**WORK REQUIRED:**
Write out the passage of the eureka-moment post between "In a sense, I" and "love eureka moments.", inclusive.

** Opening EXTRACT PROVIDED block **

Well then, you've learned today that relying on your family to improve your social life is a bad idea. This is good. You won't do it ever again.
Well, I've already known it was a pretty bad idea in the first place, considering the consistency of advice given over the ages. I was just hoping a rare chance that something good would slip out and would come across to be a real help by mistake (I've been patient waiting for such a thing; I knew things have been hidden from me for ages, and this revealed a crap-ton). Apparently this bad news was the slip-up I've been waiting for, and I managed to deconstruct everything in a far shorter time than I expected afterward.
All things considered, in my short rage, I managed to figure out all the points I've been going the wrong angle with, I recalled the parts I did right, and I'm re-evaluating all the times where a sign may have been present and noting it in my mind's eye. It took long enough, but I finally managed to get all the information I needed from today. Oddly enough, I'm feeling motivated to try once more, but with my refined outlook and methods of getting things done. Also considering I already spent enough time "being myself for me" and everything else over at least the past 2 years, I have more inner confidence and such to try my own methods out, instead of everyone else's advice and such. Of course, not all sloppy and such (I do know to dress appropriately and so forth; I just needed the motivation to, which this accidentally created), but provided I can afford to again, I might try to find an opportunity to go out again. God willing, THIS time, I will succeed; or at least cause a cascade of chances to finally reveal themselves. Basically, I'm actually going to be 100% myself going out, and fully aware of it, instead of being tricked to believe I'm being myself, but actually following a guideline that's not mine, essentially saying otherwise.
In a sense, I think this can be considered a eureka moment for me for something that has been bothering me for eons. Plus, as the emotional context shows, I've calmed down and back to reasonably happy. I love eureka moments.
EDIT:
Further thanks to everyone for not being assholes about this issue that came up and respectfully helping me out in your own ways.
EDIT EDIT:
Furthermore, sorry if I ended up sounding immature and whatnot during that whole rant and etc.. It just came as such a shock to me after I realized how long it was going on for. Surprisingly, I consider this handling of the situation well by all fronts (though initially, not the best start for me). This was diffused rather well and swiftly.

** Closing EXTRACT PROVIDED block **
** Opening SOURCE MATERIAL block **

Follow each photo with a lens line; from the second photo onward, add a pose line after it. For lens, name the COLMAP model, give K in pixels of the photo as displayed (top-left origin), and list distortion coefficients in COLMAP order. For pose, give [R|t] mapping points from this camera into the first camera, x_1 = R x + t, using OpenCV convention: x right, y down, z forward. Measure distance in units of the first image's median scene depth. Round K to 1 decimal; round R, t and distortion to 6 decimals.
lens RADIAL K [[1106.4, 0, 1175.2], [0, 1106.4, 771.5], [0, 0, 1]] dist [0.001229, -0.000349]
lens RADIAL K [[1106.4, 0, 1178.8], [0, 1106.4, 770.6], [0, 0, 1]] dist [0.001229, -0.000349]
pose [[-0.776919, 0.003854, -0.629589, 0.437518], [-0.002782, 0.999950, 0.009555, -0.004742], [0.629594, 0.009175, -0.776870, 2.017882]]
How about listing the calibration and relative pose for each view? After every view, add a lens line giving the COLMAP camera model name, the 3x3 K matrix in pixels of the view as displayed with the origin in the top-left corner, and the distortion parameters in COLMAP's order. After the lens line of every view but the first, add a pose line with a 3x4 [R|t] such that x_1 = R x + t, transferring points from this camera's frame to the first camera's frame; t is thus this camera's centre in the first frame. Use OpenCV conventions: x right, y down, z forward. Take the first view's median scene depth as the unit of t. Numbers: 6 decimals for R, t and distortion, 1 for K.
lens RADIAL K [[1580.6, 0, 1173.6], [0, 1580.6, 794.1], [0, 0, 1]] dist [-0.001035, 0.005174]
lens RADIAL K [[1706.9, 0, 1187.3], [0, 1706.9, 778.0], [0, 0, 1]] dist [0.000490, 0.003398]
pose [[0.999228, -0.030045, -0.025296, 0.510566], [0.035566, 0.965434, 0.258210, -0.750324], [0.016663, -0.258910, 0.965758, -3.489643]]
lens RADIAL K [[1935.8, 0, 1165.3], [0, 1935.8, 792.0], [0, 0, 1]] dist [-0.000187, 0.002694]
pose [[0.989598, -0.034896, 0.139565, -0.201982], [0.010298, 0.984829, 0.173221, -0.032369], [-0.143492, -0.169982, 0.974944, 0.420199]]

** Closing SOURCE MATERIAL block **

**EXERCISE ANSWER:**
In a sense, I think this can be considered a eureka moment for me for something that has been bothering me for eons. Plus, as the emotional context shows, I've calmed down and back to reasonably happy. I love eureka moments.